Pull out each line in the items below that contains the word "many".

* _Chart analysis data_
= = = =
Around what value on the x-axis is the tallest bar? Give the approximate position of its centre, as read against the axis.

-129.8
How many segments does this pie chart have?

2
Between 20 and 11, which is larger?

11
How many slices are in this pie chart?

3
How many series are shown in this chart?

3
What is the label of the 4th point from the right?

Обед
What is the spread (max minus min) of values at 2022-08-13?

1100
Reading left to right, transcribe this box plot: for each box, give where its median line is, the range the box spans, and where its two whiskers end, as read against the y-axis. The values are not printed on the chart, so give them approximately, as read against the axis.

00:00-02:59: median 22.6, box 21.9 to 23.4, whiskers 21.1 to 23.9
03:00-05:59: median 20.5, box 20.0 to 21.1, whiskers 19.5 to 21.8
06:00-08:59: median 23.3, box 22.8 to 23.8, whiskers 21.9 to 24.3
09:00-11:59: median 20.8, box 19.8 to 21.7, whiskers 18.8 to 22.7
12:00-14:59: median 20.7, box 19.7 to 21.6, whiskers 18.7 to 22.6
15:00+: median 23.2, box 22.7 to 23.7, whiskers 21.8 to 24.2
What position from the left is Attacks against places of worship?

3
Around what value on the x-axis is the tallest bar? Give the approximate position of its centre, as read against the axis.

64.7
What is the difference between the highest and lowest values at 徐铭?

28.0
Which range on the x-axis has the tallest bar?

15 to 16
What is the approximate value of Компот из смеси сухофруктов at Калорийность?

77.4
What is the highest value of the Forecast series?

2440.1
= = = =
* _Response_
How many segments does this pie chart have?
How many slices are in this pie chart?
How many series are shown in this chart?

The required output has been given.